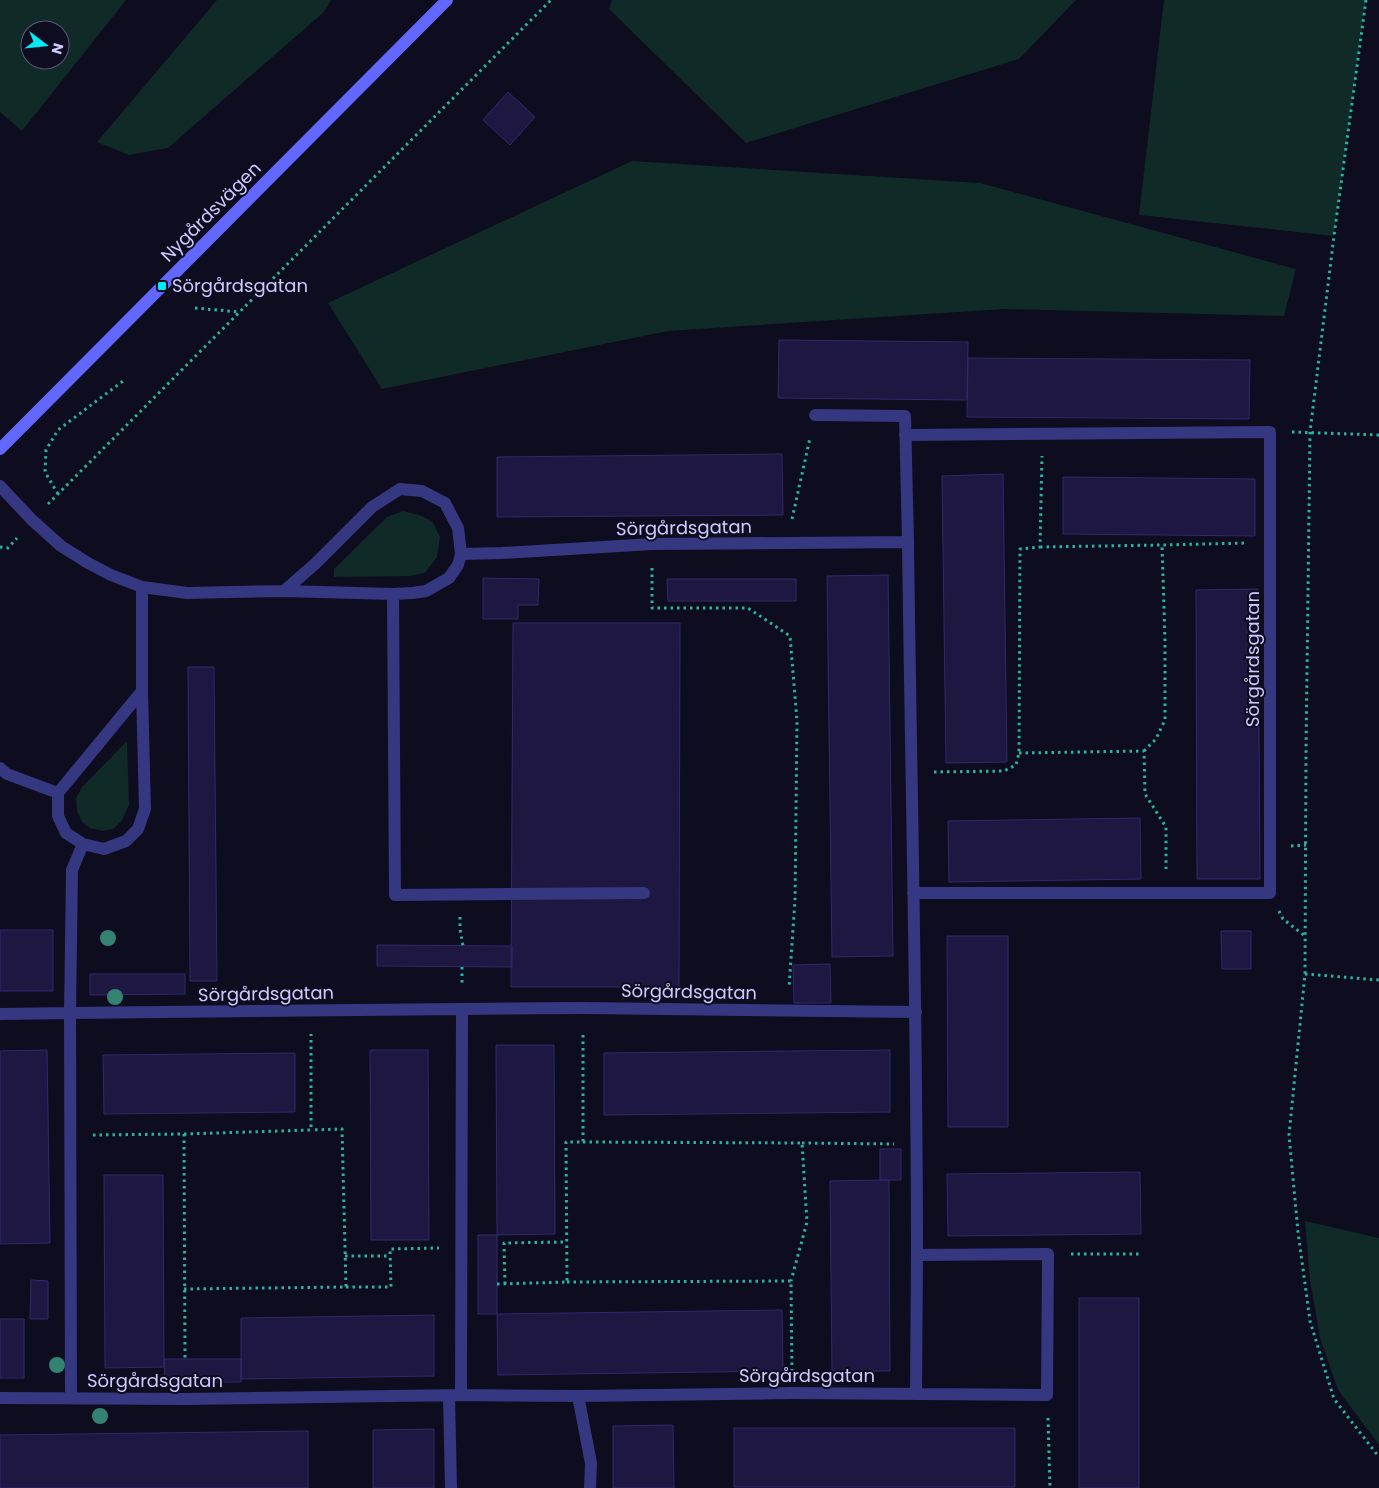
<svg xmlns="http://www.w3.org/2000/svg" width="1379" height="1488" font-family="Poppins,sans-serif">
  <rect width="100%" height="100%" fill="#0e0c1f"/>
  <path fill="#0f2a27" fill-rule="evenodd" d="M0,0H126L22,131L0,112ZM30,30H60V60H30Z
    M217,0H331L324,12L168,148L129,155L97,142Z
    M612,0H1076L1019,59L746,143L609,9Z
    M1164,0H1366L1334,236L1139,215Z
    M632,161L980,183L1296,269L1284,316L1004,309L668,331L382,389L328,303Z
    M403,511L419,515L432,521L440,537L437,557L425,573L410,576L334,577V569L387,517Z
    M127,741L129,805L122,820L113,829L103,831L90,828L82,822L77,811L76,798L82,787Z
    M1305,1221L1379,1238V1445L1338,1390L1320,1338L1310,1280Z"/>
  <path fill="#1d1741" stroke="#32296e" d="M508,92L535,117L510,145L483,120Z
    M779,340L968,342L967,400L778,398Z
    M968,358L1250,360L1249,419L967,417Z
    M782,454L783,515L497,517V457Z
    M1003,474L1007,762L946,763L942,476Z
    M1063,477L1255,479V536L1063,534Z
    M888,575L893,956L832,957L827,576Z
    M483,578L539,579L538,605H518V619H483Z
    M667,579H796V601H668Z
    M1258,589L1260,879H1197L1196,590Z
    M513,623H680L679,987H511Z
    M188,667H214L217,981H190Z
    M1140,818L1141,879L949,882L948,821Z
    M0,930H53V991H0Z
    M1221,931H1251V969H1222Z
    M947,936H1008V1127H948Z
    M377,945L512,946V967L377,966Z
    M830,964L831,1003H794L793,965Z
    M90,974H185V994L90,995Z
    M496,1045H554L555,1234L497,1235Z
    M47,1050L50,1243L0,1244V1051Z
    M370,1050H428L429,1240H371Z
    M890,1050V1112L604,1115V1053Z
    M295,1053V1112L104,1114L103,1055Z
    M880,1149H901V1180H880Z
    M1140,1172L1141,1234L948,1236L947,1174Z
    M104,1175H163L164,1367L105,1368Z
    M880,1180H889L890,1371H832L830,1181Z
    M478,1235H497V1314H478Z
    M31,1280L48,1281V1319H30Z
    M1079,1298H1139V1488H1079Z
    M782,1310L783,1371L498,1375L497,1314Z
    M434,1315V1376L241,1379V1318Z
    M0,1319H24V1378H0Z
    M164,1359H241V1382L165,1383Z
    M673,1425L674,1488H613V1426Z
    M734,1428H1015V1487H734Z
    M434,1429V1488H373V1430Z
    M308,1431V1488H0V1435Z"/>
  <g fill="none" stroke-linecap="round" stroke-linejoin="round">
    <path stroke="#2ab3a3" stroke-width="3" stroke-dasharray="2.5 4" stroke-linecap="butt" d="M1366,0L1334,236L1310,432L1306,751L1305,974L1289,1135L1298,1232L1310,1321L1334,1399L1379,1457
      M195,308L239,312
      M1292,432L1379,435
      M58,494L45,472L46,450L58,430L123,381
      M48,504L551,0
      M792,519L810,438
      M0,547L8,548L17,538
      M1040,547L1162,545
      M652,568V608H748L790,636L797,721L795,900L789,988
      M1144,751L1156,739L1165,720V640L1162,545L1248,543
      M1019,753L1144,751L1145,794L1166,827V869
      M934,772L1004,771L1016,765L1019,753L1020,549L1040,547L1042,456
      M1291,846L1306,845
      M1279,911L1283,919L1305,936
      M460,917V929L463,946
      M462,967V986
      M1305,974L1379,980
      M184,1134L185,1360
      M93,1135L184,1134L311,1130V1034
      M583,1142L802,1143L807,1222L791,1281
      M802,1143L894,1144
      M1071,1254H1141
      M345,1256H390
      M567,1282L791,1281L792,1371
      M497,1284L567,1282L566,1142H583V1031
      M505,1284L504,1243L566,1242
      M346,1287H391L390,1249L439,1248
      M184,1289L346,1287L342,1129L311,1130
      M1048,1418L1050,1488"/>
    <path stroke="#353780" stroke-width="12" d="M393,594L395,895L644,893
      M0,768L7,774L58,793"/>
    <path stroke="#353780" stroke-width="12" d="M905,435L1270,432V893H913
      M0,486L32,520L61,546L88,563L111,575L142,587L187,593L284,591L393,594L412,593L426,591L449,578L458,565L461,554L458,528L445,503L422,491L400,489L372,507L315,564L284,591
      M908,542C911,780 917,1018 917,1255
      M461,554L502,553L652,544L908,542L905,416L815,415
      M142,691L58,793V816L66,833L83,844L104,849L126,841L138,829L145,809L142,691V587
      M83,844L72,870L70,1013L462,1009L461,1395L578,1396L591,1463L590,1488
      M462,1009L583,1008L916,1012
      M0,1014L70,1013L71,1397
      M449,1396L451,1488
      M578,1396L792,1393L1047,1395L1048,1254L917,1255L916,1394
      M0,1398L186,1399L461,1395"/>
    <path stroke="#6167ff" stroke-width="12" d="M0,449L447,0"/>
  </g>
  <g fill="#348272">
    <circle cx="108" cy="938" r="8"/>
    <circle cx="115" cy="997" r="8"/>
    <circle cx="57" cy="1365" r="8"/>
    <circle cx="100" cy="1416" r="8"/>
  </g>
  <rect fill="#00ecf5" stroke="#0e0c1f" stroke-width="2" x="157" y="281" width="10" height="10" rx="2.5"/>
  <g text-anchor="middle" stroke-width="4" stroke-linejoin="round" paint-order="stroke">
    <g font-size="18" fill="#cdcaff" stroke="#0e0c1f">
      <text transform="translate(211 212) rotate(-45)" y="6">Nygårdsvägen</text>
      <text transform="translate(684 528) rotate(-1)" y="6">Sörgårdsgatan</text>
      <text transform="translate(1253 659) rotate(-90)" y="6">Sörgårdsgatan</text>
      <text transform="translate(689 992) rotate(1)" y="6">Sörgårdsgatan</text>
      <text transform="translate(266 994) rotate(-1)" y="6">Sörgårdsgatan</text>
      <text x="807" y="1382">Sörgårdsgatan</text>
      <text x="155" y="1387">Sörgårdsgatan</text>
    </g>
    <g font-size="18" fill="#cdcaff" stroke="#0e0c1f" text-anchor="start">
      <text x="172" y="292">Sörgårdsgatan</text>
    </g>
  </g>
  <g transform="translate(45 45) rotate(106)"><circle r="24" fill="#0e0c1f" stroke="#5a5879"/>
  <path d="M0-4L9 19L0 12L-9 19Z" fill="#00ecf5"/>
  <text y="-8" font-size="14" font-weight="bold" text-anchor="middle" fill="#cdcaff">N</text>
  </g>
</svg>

GOAL OF THE EXERCISE:
Within the entries above, how many lines contain the word "linecap"? State the number only.

SOLUTION TO THE PROBLEM:
2